Much of the discussion below the articles could be cleared up with a little bit more understanding of Anabaptist views on pacifism and peacemaking, and the history of Anabaptism—how even when worship wasn’t allowed, did follow through in their believes and did often die for it.
I’m not sure if all the publicity of Goshen College over the last few weeks really explained much about Mennonites to the general public. More likely it added to their confusion about these “relatives” of the Amish.

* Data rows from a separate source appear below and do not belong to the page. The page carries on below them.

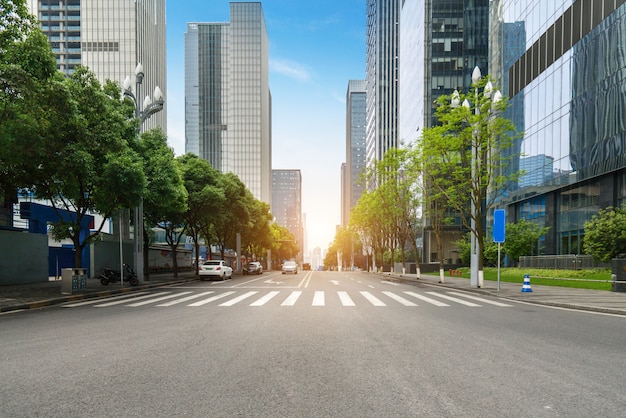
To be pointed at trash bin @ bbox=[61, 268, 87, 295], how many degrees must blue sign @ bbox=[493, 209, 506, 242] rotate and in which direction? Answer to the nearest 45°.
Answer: approximately 45° to its right

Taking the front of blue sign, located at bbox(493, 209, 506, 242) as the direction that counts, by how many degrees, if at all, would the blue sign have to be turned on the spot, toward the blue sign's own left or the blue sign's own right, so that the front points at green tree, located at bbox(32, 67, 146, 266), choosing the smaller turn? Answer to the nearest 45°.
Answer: approximately 45° to the blue sign's own right

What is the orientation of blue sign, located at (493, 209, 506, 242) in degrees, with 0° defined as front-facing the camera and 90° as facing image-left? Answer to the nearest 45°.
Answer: approximately 0°

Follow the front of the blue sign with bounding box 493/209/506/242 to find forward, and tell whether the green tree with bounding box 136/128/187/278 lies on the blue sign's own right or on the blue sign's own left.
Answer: on the blue sign's own right
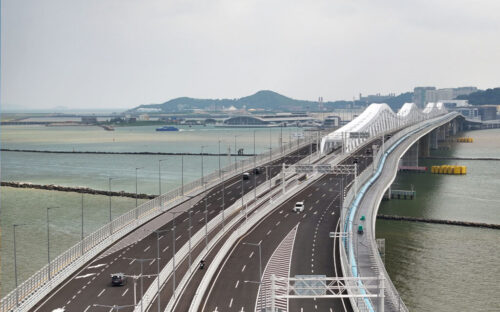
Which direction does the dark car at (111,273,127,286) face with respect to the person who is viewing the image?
facing away from the viewer and to the right of the viewer
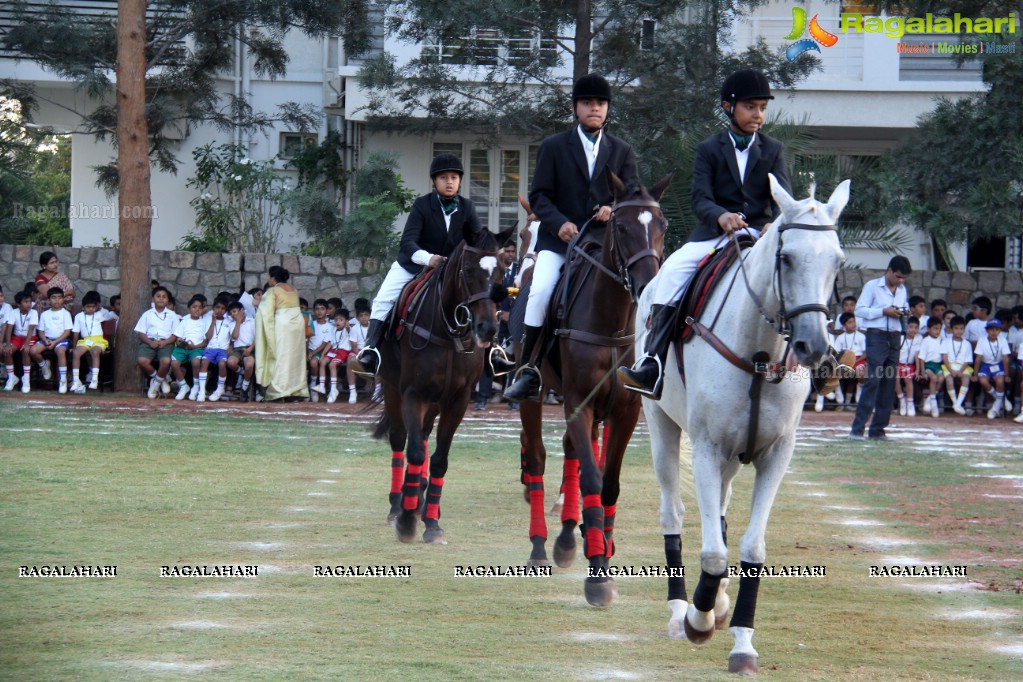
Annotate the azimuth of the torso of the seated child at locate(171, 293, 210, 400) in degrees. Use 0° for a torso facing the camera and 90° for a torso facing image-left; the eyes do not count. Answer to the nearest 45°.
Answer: approximately 0°

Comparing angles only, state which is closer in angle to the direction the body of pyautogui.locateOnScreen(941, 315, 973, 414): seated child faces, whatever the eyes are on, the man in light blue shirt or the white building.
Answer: the man in light blue shirt

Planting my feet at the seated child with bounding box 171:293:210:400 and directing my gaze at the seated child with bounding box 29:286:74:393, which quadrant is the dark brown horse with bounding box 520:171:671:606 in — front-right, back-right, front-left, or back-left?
back-left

On top of that, though, I think it likely took away from our peacemaking on campus and further away. Because of the lack of explanation in national articles, many people simply grew angry at Mennonite tradition, obvious by the messages I received, instead of any sort of understanding. It also took away from other efforts. The energy put into discussing, or in some cases arguing, about the anthem, could have been put into other peacemaking efforts to do with the wars the U.S. is currently involved in. The Depot, a local Mennonite Central Committee Resource Center was desperate for more volunteers this last week to send more relief kits to Haiti. I wanted to help out, but was overwhelmed with anthem coverage. Of course, class assignments also played a role in the amount of time I had available. Still, the question remains: what kind of peacemaking do people want to be known for? Fully explaining one’s views and listening to others do the same is critical when discussing the anthem decision, but is this the most pressing area in our lives where peacemaking is needed?
It seems like most of the national attention is over, for now at least. With less attention from the media, hopefully now people can use that energy once used by encouraging or discouraging the anthem into peacemaking beyond just that one issue.